The hymn’s bell theme was something he and Father Ciferni felt would not only convey the symbolic Liberty Bell in Philadelphia but also how bells are used in monasteries to mark time, “calling us to be mindful of God’s presence.”
Once the hymn was selected, which Gouin composed for brass, organ and choir, the arrangement was sent to the Philadelphia Orchestra to be elaborated on for their performance.
The hymn also was also used in the opening Mass for the World Meeting of Families and in the Sept. 26 Mass celebrated by Pope Francis at the Cathedral Basilica of SS. Peter and Paul.

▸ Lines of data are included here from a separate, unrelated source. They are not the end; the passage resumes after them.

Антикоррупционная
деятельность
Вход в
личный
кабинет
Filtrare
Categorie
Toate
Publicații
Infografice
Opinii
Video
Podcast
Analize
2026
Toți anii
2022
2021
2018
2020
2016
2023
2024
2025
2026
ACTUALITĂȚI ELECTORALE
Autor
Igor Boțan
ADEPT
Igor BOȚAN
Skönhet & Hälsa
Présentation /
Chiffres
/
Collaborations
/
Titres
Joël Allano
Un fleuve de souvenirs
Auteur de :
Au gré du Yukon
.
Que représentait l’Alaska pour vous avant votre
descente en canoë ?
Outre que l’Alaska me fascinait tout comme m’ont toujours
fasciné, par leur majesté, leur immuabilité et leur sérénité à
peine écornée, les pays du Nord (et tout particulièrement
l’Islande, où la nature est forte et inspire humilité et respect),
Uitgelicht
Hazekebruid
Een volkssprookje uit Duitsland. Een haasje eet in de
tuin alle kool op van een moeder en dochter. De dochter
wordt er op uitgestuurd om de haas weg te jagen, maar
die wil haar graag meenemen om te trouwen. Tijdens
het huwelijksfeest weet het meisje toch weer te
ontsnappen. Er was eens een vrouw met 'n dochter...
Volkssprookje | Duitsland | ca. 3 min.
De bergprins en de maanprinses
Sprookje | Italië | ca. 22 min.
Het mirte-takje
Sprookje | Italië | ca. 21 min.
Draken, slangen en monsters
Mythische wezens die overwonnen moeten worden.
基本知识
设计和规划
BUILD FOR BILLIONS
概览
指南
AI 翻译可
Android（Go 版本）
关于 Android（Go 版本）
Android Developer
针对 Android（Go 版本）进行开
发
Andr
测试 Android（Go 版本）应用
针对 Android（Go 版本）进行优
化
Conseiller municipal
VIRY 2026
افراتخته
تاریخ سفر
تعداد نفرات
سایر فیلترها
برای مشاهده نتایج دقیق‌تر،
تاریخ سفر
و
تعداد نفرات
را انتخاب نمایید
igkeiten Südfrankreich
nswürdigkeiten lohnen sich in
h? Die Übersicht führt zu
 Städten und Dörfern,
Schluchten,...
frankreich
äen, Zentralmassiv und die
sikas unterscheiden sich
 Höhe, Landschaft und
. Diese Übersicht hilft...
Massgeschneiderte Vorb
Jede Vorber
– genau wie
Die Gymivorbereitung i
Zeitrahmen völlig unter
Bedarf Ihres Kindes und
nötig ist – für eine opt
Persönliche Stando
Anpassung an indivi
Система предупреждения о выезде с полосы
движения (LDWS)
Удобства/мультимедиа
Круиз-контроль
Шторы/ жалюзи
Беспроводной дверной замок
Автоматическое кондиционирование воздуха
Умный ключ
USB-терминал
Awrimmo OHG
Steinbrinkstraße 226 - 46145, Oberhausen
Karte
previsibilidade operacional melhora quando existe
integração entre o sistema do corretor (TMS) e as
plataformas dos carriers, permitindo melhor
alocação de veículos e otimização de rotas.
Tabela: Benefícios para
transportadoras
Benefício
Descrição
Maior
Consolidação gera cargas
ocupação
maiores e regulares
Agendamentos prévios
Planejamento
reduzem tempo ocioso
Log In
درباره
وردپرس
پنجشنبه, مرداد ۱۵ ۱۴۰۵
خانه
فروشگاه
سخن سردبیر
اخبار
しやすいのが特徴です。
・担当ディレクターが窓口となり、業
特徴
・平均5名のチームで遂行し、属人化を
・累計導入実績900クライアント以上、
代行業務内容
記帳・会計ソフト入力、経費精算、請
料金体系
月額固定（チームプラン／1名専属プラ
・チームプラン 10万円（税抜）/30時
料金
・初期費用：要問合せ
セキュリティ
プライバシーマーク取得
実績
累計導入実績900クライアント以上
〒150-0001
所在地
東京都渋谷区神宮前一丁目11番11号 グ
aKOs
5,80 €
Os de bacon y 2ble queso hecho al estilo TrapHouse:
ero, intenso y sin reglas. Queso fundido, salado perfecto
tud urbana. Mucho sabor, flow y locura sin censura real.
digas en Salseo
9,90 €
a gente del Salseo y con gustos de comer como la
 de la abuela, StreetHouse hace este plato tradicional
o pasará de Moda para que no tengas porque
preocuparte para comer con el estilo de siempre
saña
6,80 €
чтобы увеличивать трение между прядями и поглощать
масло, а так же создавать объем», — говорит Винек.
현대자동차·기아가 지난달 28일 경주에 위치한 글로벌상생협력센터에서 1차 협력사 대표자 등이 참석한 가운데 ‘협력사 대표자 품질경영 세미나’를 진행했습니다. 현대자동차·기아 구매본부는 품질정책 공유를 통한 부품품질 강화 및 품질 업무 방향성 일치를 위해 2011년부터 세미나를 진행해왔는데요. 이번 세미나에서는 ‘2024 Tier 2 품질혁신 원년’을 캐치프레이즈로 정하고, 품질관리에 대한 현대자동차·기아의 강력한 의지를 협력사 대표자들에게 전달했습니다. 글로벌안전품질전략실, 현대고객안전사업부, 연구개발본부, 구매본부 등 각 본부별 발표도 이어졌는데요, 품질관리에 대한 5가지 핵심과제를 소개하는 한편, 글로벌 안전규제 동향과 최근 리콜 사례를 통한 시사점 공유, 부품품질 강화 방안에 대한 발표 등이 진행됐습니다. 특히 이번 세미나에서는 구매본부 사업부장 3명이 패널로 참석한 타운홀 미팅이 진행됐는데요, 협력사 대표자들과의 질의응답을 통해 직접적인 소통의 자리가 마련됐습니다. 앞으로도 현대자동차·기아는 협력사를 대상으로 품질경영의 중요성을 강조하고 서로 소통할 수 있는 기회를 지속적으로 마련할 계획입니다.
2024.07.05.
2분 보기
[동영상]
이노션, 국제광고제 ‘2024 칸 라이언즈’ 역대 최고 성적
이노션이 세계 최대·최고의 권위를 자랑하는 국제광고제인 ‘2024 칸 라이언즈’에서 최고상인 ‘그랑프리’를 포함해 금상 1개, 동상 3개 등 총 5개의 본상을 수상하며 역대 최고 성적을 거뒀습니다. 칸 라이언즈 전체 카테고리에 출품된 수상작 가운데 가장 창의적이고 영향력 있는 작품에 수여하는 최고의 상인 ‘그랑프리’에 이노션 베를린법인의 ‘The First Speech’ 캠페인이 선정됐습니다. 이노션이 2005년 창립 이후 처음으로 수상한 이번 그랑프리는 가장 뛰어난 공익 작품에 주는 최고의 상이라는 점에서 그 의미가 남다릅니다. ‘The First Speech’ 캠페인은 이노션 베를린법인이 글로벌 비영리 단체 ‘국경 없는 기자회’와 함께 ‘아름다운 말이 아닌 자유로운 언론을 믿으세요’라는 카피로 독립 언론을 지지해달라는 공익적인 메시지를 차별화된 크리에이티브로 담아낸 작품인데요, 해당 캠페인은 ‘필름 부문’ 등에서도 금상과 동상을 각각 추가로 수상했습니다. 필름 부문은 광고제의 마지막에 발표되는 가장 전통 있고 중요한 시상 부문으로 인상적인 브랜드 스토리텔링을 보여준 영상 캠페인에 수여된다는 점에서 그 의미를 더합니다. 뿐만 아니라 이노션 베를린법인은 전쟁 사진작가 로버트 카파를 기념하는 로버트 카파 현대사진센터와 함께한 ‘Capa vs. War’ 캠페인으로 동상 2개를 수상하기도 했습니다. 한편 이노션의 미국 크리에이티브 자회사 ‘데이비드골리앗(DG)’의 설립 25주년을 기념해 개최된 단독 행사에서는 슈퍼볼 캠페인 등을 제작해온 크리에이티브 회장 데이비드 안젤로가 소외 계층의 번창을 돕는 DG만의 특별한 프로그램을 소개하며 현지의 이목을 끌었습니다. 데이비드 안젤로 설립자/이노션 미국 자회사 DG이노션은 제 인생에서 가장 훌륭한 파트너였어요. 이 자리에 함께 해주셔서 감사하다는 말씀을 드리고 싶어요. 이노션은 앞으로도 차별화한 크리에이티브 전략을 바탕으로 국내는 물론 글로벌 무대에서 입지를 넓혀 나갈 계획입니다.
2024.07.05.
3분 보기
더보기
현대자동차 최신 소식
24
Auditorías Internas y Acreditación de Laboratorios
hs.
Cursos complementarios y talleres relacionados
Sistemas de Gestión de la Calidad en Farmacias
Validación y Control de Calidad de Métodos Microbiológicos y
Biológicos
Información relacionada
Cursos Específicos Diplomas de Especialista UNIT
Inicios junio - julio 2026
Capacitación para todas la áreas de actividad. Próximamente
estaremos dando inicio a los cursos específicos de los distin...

The hymn will not just have its big moment during the World Meeting of Families, but will be used in other liturgical celebrations with an alternate text that expresses the role of the Holy Spirit in peoples’ lives.
Gouin’s hope is that the hymn, like Pope Francis, will bring encourage and inspire people and lead them “to raise their hearts and voices in a spirit of unity, peace, and renewed hope.”